Né le 18 octobre 1882 à Saint-Louis-de-Montferrand (Gironde) et mort le 11 décembre 1974 à Ségur-le-Château (Corrèze), André Géraud, plus connu sous son pseudonyme de Pertinax, fut l’un des journalistes français les plus marquants du premier XXᵉ siècle dans le domaine des relations internationales.
Aux débuts : un « bourreur de crânes »
Formé au journalisme politique et étranger, Pertinax dirigea le service étranger de L’Écho de Paris, quotidien nationaliste et conservateur. Son style, sérieux en apparence, se nourrissait volontiers de chiffres et d’analyses se voulant scientifiques. Mais il devint dès la Grande Guerre une cible de Maurice Maréchal et de La Lanterne du bouif. Dans la chronique des « Bourreurs de crânes » du Canard enchaîné du 5 décembre 1917, Maréchal le prend pour exemple : Pertinax, voulant donner de la crédibilité à un article sur la production de lin en Russie, transforme le poud (unité russe valant 16,381 kg) en une tonne entière. Résultat : une production artificiellement multipliée par soixante, typique de la manipulation statistique destinée à « impressionner » l’opinion.

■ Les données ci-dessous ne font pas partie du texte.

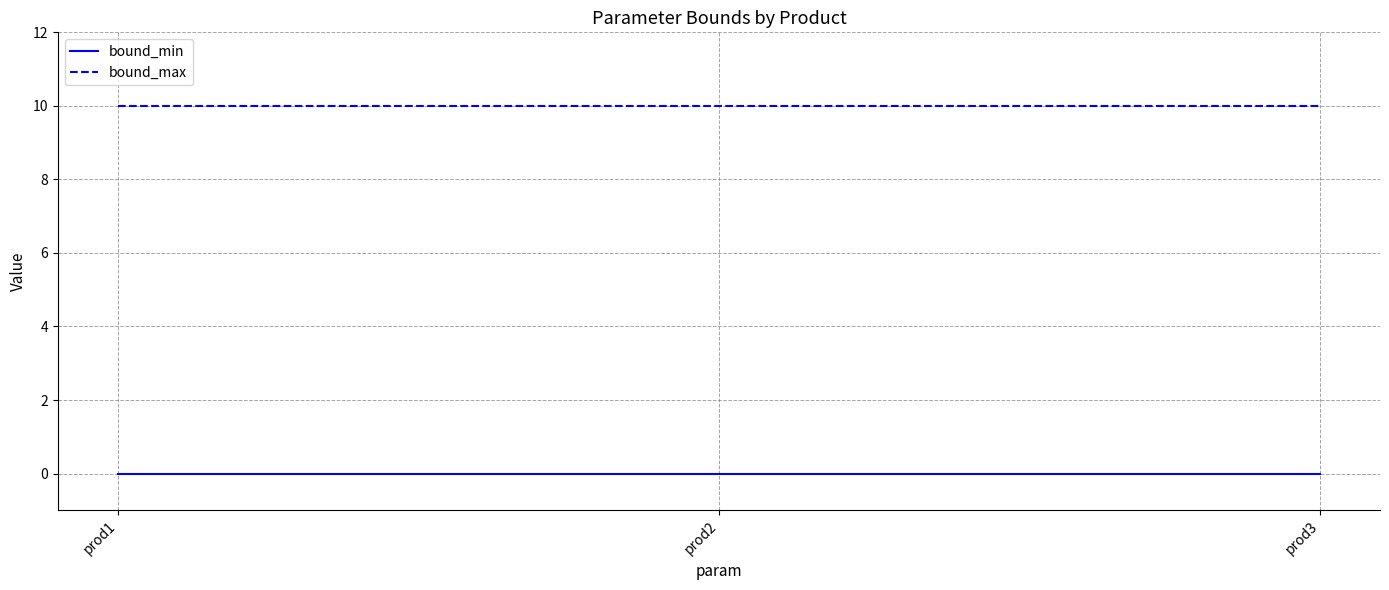

What is the highest value of the bound_max series?

10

Ce genre d’excès valut à Pertinax d’être raillé comme l’un des champions de la fausse nouvelle. L’ironie veut que le Canard, qui se plaisait à le ridiculiser, le recruta quelques années plus tard.
Le Canard enchaîné et Pertinax : de la satire à la collaboration
À la une du Canard du 4 janvier 1922, on lit encore un portrait féroce : l’hebdomadaire se réjouit de l’avoir récupéré après son renvoi de l’Écho de Paris, où ses dépêches approximatives avaient failli brouiller la France avec l’Italie. L’article souligne, faussement solennel, que « son manque de sérieux » et « son absence de scrupule » faisaient de lui un collaborateur tout désigné pour le Canard. Une manière de persister dans l’ironie.
Pourtant, trois ans plus tard, de 1925 à 1929, Pertinax deviendra bel et bien un collaborateur du Canard enchaîné. Ce retournement illustre l’ambiguïté du journal : moquer sans relâche les travers des journalistes tout en s’offrant parfois leurs services, pour mieux jouer des codes de la presse sérieuse et les retourner contre elle.
Carrière et engagements politiques
En dehors du Canard, André Géraud mena une longue carrière de journaliste spécialisé dans les affaires étrangères. Nationaliste, marqué à droite, il combattit néanmoins toutes les formes de fascisme. Il collabora au Daily Telegraph, puis au Temps, et rejoignit L’Ordre d’Émile Buré à la fin des années 1930 pour lutter contre l’esprit munichois. Il fut aussi rédacteur à la revue L’Europe nouvelle à partir de mars 1938.
Son hostilité ouverte à Franco, que soutenait une partie de la presse française, notamment L’Écho de Paris, le marginalisa. Pendant l’Occupation, il s’exila à New York. En 1943, il publia Les Fossoyeurs, un ouvrage retentissant qui reste une référence sur la France des années 1930, ses élites militaires et politiques, et le rôle de la presse dans la défaite.
Après-guerre et fin de carrière
De retour en France après la Libération, Pertinax collabora à France-Soir, sous la direction de Pierre Lazareff, poursuivant son rôle de commentateur des affaires internationales. Il conserva jusqu’à la fin de sa vie une réputation de journaliste informé, parfois péremptoire, mais respecté pour ses analyses de politique étrangère.
Héritage
L’histoire de Pertinax illustre les paradoxes du journalisme français de l’entre-deux-guerres : homme de droite, nationaliste, mais antifasciste ; journaliste de prestige, mais parfois approximatif ; cible préférée de la satire du Canard, mais aussi, ironie suprême, l’un de ses collaborateurs. Cette trajectoire explique pourquoi son nom reste attaché à la fois aux excès du « bourrage de crâne » et à une certaine tradition d’expertise journalistique.